[Extracted data entries]

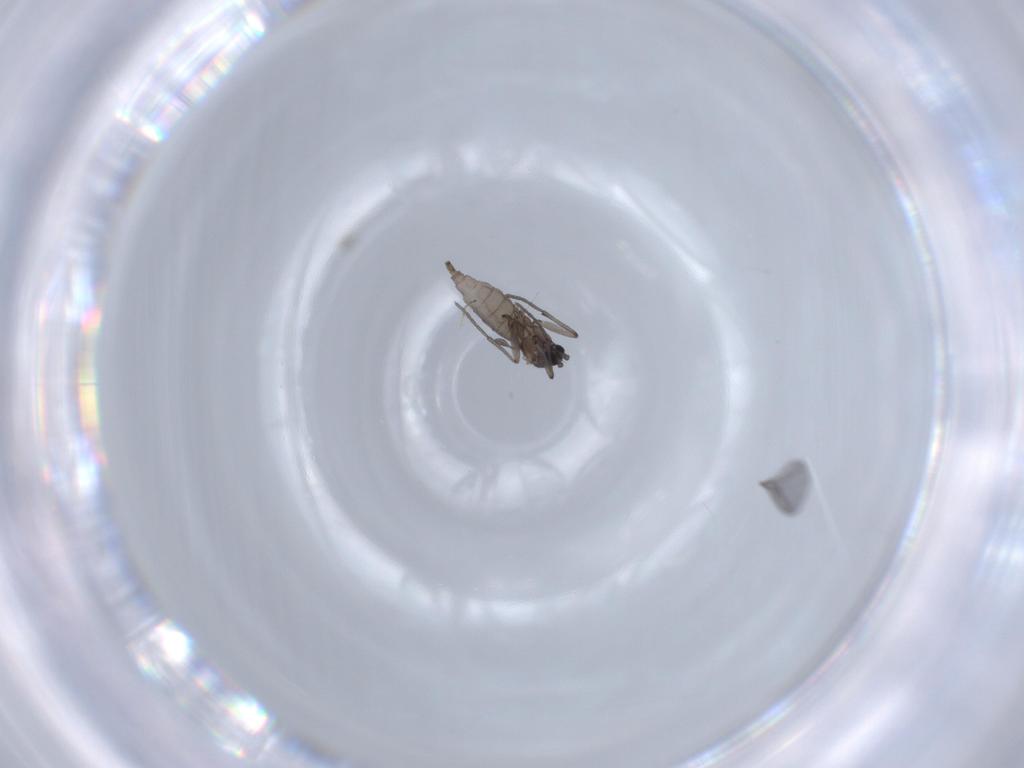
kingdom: Animalia
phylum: Arthropoda
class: Insecta
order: Diptera
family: Sciaridae
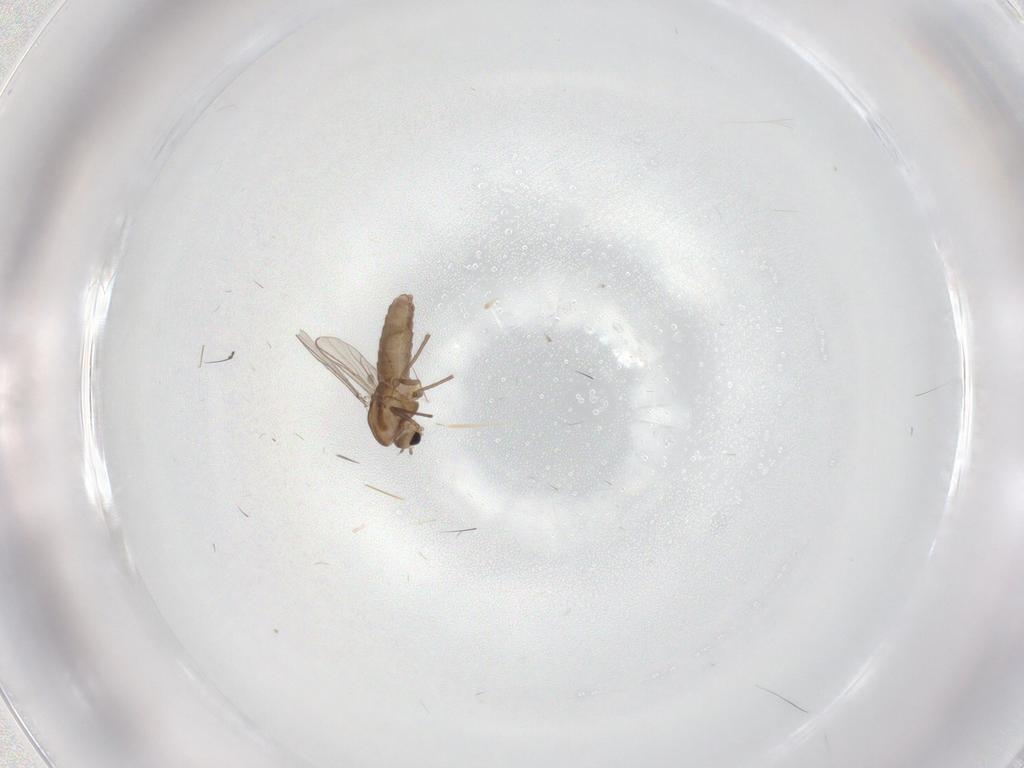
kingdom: Animalia
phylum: Arthropoda
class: Insecta
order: Diptera
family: Chironomidae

What is expected
Would you write out every line of the records above word for word, leaving out the pictures?

Task response
kingdom: Animalia
phylum: Arthropoda
class: Insecta
order: Diptera
family: Sciaridae
kingdom: Animalia
phylum: Arthropoda
class: Insecta
order: Diptera
family: Chironomidae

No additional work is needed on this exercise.